Olga and John Sims are American citizens who moved to Germany together in 2018 for John’s job. The couple separated while living in Germany, and Olga filed a divorce petition in a German court.
The German court dissolved the marriage but determined it lacked jurisdiction to divide their marital property, writing, “In the case of countries … such as … the USA, the international jurisdiction of German courts to decide on a pension plan is questionable and largely denied.”
The pension at issue was John’s pension, which he earned as a civilian contractor for government and private defense contractors, including the U.S. Department of Defense.
Meanwhile, John had moved back to the United States and settled in Johnson County, Indiana.

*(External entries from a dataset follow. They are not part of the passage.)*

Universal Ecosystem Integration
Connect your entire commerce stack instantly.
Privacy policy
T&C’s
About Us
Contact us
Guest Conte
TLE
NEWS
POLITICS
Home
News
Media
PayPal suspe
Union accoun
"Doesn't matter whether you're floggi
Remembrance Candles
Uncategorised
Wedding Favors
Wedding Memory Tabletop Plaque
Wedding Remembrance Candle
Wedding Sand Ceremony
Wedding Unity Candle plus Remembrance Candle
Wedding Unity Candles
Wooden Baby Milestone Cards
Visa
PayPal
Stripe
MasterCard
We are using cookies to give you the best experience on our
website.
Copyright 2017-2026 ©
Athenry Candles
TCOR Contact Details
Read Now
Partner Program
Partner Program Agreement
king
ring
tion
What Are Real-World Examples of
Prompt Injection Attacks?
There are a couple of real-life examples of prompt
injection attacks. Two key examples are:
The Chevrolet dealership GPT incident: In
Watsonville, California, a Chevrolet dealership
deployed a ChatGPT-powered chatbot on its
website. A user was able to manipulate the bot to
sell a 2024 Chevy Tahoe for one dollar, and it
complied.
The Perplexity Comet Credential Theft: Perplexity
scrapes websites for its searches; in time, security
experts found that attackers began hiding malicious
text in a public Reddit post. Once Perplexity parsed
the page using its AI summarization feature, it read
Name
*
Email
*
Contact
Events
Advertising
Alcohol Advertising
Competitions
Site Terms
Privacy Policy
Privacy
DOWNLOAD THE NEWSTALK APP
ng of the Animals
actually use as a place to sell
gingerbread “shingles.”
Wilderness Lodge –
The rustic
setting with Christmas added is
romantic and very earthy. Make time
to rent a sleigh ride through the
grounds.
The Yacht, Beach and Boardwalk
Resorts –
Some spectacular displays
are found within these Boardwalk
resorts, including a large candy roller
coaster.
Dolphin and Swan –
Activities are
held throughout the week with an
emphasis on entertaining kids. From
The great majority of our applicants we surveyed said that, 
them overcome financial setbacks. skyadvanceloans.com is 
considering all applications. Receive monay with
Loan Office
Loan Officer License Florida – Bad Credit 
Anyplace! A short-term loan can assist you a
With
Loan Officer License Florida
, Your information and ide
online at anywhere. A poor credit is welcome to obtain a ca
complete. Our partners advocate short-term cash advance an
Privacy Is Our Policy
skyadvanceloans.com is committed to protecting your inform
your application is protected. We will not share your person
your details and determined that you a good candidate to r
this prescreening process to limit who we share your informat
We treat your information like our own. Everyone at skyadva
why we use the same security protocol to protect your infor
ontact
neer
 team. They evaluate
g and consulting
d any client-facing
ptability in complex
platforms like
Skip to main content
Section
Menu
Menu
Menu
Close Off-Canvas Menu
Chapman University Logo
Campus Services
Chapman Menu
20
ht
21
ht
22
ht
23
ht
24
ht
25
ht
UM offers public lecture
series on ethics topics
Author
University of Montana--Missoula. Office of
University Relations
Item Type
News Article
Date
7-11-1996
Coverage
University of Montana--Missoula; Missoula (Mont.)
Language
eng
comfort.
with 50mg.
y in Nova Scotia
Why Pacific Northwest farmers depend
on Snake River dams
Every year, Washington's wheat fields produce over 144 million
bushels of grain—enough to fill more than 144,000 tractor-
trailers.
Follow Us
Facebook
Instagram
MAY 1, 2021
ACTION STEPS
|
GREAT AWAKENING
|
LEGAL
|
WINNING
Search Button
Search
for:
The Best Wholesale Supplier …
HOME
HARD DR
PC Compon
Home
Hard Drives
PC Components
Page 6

Thus, Olga petitioned the Johnson Circuit Court to assume jurisdiction of the dissolution action, specifically asking the trial court to rule on the issue of division of marital property.
The trial court denied her motion, finding it was barred by res judicata because the German court was a court of competent jurisdiction that had rendered a decision on the division of property on the merits.
The trial court then denied Olga’s motion to correct error, expressing frustration that it was “impossible to accurately determine” what had occurred in the German proceedings because the foreign court’s rulings were “very difficult to understand.” Ultimately, the Indiana court determined there was “simply too much that is not known by this court to grant the motion to correct error.”
In reversing in Olga’s favor, the Court of Appeals agreed with her argument that the German court did not, in fact, render a judgment on the merits on her request for division of marital property.
“We sympathize with the trial court’s frustration in interpreting the German court’s ruling,” Judge Rudolph Pyle wrote Thursday in In the Matter of the Marriage of: Olga Sims v. John Daniel Sims, 22A-DN-639. “But whatever ambiguities may exist in those rulings, they clearly show that the German court did not render a judgment on the merits of Wife’s request for division of marital property.
“Thus, res judicata does not prevent the trial court from considering Wife’s request to divide marital property, and Wife has demonstrated prima facie error in the trial court’s denial of her motion to correct error,” Pyle wrote. “Accordingly, we reverse the trial court and remand this matter for further proceedings.”